After an hour or so in the ward, Cara and I walked home, though she returned immediately to continue working with the child who continued to seize despite receiving the phenytoin on top of the phenobarbital and was now looking just a bit encephalopathic by the morning when we looked in on him again. Amazingly, though also a bit frustrating, someone found a bottle with just 11 tablets of 500 mg levetiracetam, with one tablet being a perfect loading dose for this young child and enough to allow up to continue it for at least a short period. The child received his first loading dose of the levetiracetam and within a short period of time, his seizure frequency lessened dramatically. And, after his second loading dose of levetiracetam several hours later, his seizures stopped altogether and, over the next day or so, his encephalopathy improved and he was slowly back to his baseline with no further seizures.

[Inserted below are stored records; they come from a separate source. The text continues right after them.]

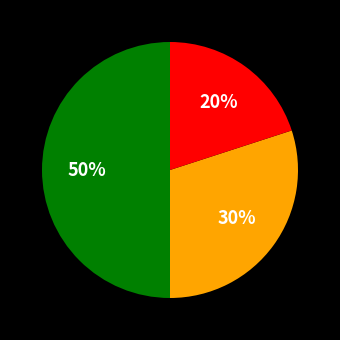

To the nearest percent, what is the average slice percentage?

33%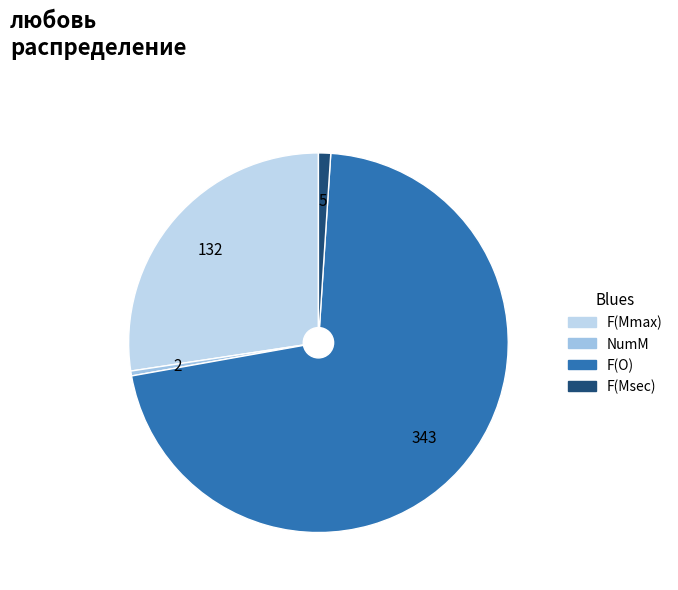

True or false: F(Mmax) accounts for 20% of the total.

False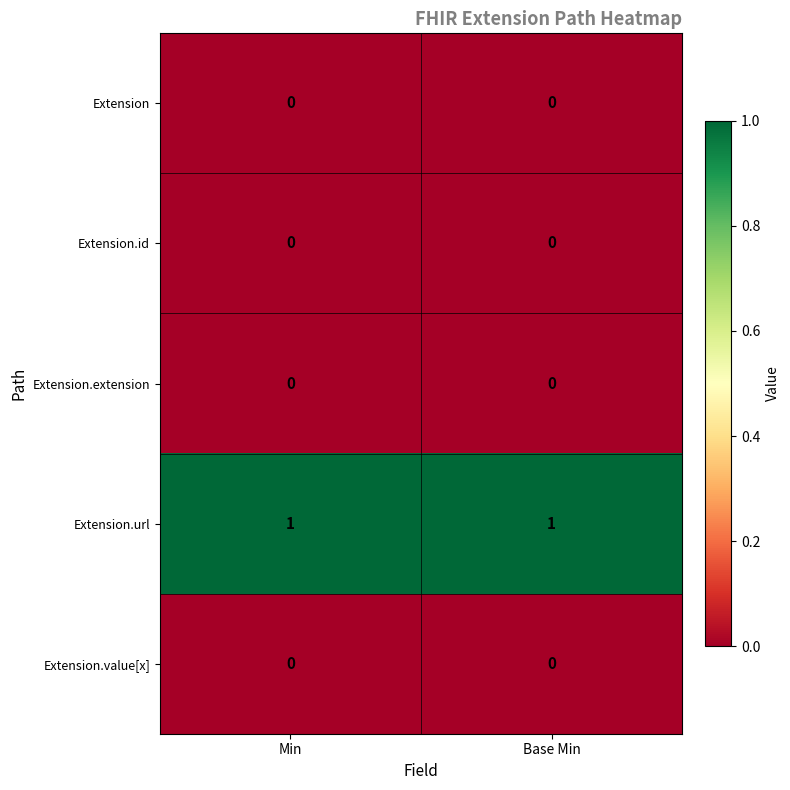

The value of Extension.url at Min is 2. True or false?

False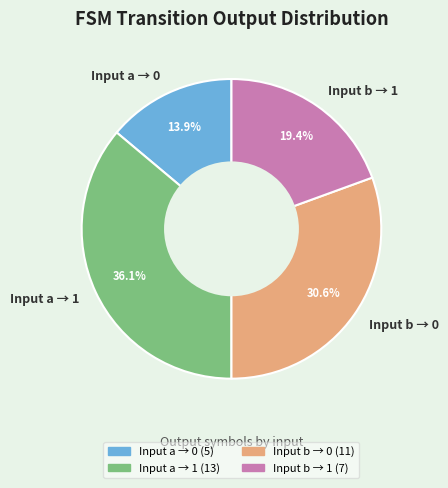

How much of the chart is everything except Input b → 1?

80.6%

Even without the ability to provide IV antiseizure medications in this setting, it can make a great difference just having the right oral medications to administer and, in the case of levetiracetam, having it readily available, though, at times a challenge, was life saving for this young child. Our hope will be to have enough of it now to send him home on it which I do think will be possible going forward. It was a real challenge, but putting all of our knowledge and resources together, along with finding that bottle of levetiracetam, truly made a difference.
Considering Cara got very little sleep last night having made several trips to the ward for our seizing baby, it was helpful that things were a bit slower in clinic today as it gave everyone time to recover from our trip home from the Serengeti as well as the late night in the ward. During morning report, we were able to catch up on everything from the weekend and, thankfully, there were no neurology patients that had been admitted over the weekend who required our attention other than our little baby with the seizures. We were without our beloved Turtle since it wasn’t home and, therefore, we were stuck at home in the early afternoon, though no one minded the extra downtime and a chance to catch up. It had been an exciting weekend and we were all able relax and consider all the amazing things we had seen – Oldupai Gorge, Shifting Sands, Cara and Alana’s balloon ride, our wonderful camp, the amazing cheetah hunt, and the Big Five before noon on Saturday.